Passage provided:
All these elements form the coherent unity within which the novella can be read as a thought experiment, the outcome of which is complemented by a particular theory of being. To conduct this experiment, Lem formulates a mental model of the world, incorporating subtly modified laws of physics in what can be referred to as Professor Dońda’s and Ijon Tichy’s World (DTW). However, the world in question shares many points of contact with our own—sufficiently to the extent that we may regard the thought experiment described in the novella as relevant to ours and to Lem’s actual real world (LRW). In particular, two aspects appear to be common between those worlds: the results of Lem’s thought experiment and his theory of being. Rebus sic stantibus, Section 6 of the paper gives some general considerations on the notion of God in The Star Diaries, Lem’s Theory of Literature, and on Thought Experiments, while the seventh and final section focuses on the novella PAD as a thought experiment in theology.

Set of tasks:
**1)** In the passage on Lem's novella, what does the abbreviation DTW stand for?
**2)** List every abbreviation that appears in the passage on Lem's novella.
The data after this has no connection to the passage on Lem's novella.

Extracted records:

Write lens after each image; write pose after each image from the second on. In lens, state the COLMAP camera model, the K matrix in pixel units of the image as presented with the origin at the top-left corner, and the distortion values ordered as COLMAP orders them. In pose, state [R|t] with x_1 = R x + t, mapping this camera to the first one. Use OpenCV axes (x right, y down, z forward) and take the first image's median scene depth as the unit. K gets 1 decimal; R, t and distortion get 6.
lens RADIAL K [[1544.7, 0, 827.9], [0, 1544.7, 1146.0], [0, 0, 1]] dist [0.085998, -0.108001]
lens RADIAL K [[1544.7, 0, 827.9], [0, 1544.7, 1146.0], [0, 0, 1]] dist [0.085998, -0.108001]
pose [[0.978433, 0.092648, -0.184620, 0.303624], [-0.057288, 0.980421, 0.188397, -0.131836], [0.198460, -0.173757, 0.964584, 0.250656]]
...
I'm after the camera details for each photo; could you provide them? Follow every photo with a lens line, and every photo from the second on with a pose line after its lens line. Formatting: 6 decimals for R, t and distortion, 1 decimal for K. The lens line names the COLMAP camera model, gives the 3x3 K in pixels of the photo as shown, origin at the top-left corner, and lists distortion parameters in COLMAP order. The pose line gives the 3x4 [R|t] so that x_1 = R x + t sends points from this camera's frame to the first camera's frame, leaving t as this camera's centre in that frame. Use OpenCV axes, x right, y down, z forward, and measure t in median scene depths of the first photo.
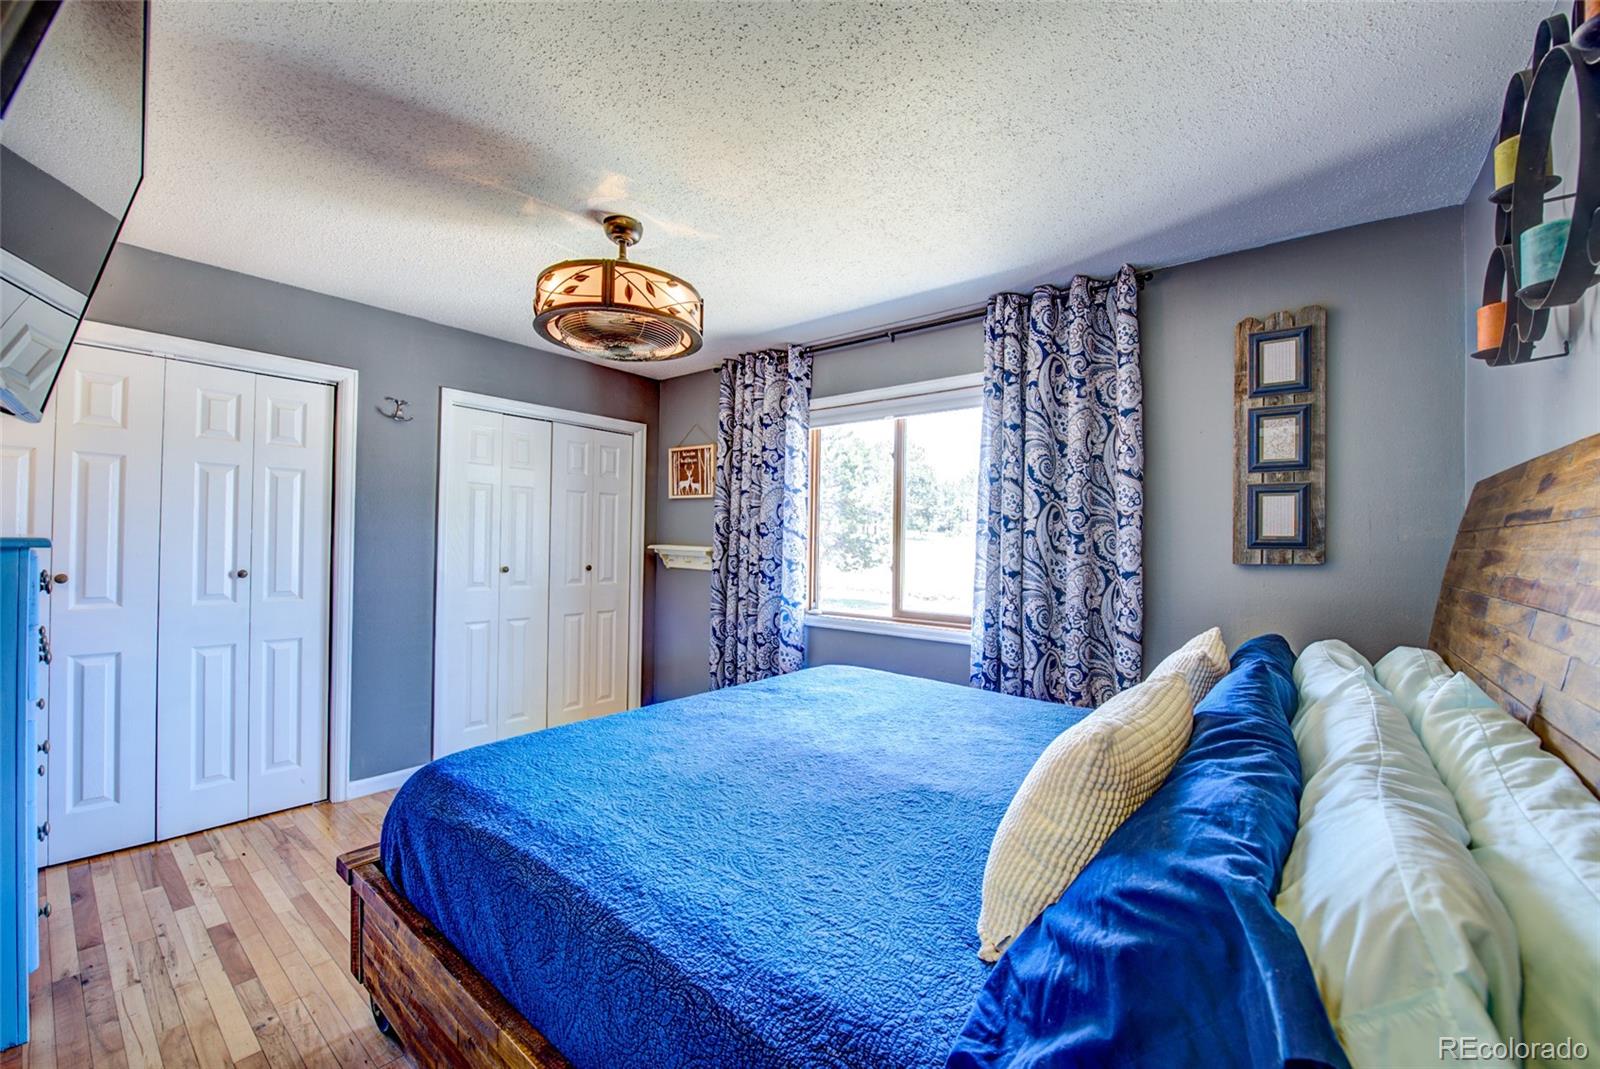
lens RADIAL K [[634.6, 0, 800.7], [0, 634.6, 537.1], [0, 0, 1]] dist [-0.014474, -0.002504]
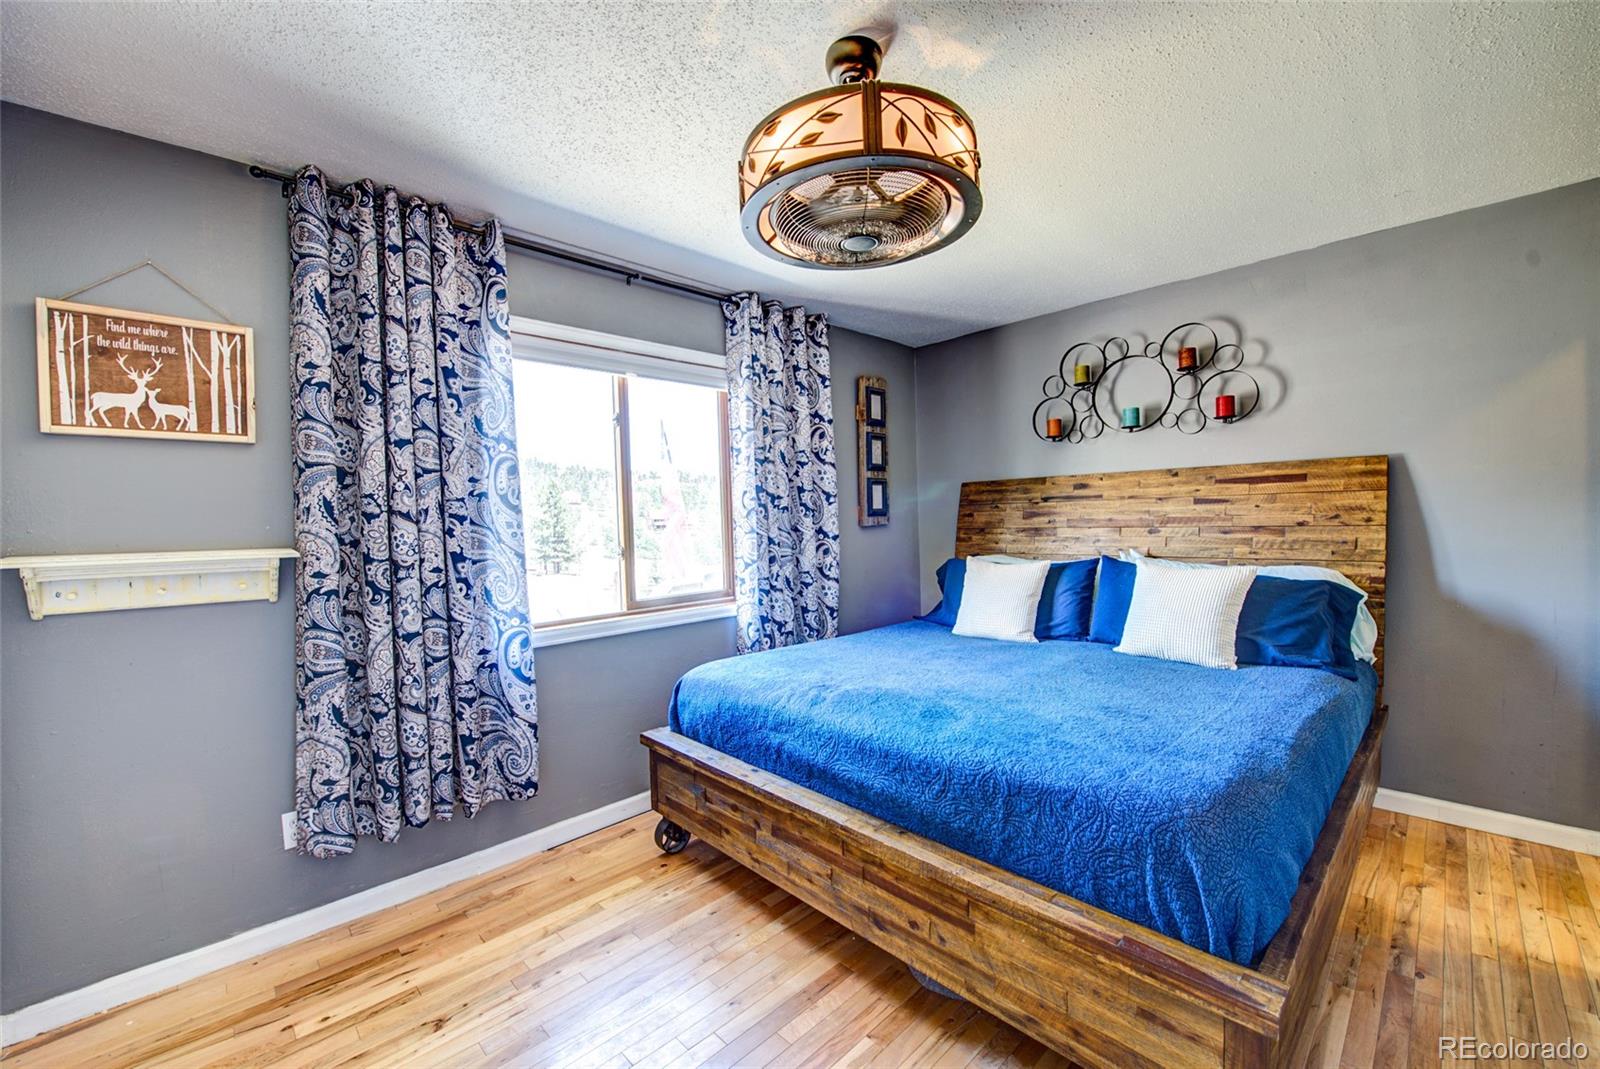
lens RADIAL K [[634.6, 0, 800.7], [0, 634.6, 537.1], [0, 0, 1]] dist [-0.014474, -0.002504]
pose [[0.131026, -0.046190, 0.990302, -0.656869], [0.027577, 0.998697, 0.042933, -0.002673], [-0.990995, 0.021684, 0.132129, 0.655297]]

Written responses:
**1)** Professor Dońda’s and Ijon Tichy’s World

**2)** DTW, LRW, PAD